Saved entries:
=== Section Start ===

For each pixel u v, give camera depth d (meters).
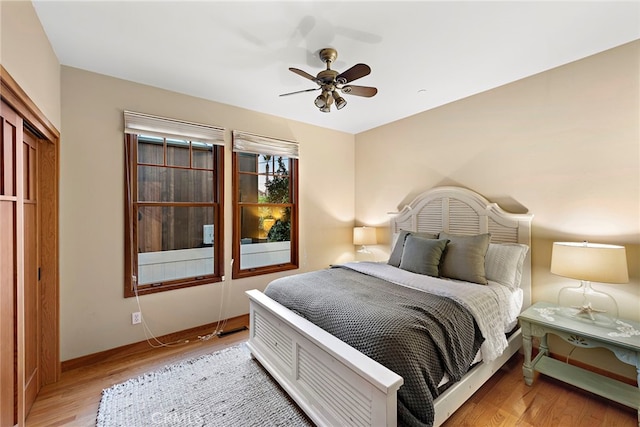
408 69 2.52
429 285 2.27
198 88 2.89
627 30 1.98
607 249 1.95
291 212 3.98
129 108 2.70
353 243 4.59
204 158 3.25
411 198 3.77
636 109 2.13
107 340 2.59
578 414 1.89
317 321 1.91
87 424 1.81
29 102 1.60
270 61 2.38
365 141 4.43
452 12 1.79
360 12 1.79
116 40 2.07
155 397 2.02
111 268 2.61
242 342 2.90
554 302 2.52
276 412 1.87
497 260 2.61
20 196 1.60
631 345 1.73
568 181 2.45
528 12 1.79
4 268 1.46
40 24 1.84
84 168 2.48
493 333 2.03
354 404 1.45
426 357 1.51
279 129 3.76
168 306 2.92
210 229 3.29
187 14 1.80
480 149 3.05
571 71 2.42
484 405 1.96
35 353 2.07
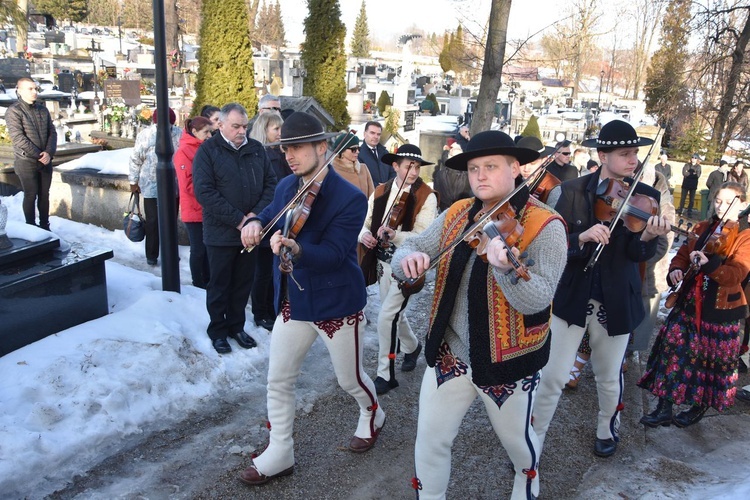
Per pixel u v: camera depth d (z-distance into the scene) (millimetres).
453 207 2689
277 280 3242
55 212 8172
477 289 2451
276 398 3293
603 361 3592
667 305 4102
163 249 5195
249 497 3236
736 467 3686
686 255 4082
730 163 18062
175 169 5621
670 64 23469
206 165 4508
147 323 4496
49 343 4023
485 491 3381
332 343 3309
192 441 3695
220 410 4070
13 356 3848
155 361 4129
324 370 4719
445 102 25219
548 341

=== Section End ===
=== Section Start ===

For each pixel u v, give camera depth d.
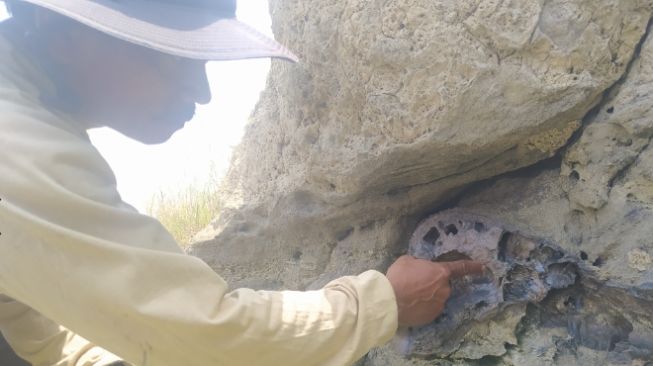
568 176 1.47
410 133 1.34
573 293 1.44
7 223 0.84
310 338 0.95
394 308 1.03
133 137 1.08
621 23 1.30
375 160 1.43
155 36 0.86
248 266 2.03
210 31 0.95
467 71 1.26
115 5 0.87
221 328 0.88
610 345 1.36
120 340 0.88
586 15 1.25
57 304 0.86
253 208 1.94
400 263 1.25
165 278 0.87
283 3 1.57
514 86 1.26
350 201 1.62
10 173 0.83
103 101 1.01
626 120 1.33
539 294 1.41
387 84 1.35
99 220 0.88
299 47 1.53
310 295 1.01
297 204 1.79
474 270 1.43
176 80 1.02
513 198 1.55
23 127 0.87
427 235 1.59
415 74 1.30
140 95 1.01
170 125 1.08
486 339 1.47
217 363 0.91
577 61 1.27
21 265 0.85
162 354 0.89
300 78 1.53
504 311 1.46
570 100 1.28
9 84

=== Section End ===

■ Task objective ■
Would you copy out, exactly and with no pictures, only the lines above from the one that contains "For each pixel u v, give camera depth d (meters)." through the one that contains "279 129 3.76"?

■ Solution to this exercise ■
For each pixel u v, give camera depth d (meters).
408 69 2.52
429 285 2.27
198 88 2.89
627 30 1.98
607 249 1.95
291 212 3.98
129 108 2.70
353 243 4.59
204 158 3.25
411 198 3.77
636 109 2.13
107 340 2.59
578 414 1.89
317 321 1.91
87 424 1.81
29 102 1.60
270 61 2.38
365 141 4.43
452 12 1.79
360 12 1.79
116 40 2.07
155 397 2.02
111 268 2.61
242 342 2.90
554 302 2.52
276 412 1.87
497 260 2.61
20 196 1.60
631 345 1.73
568 181 2.45
528 12 1.79
4 268 1.46
40 24 1.84
84 168 2.48
493 333 2.03
354 404 1.45
426 357 1.51
279 129 3.76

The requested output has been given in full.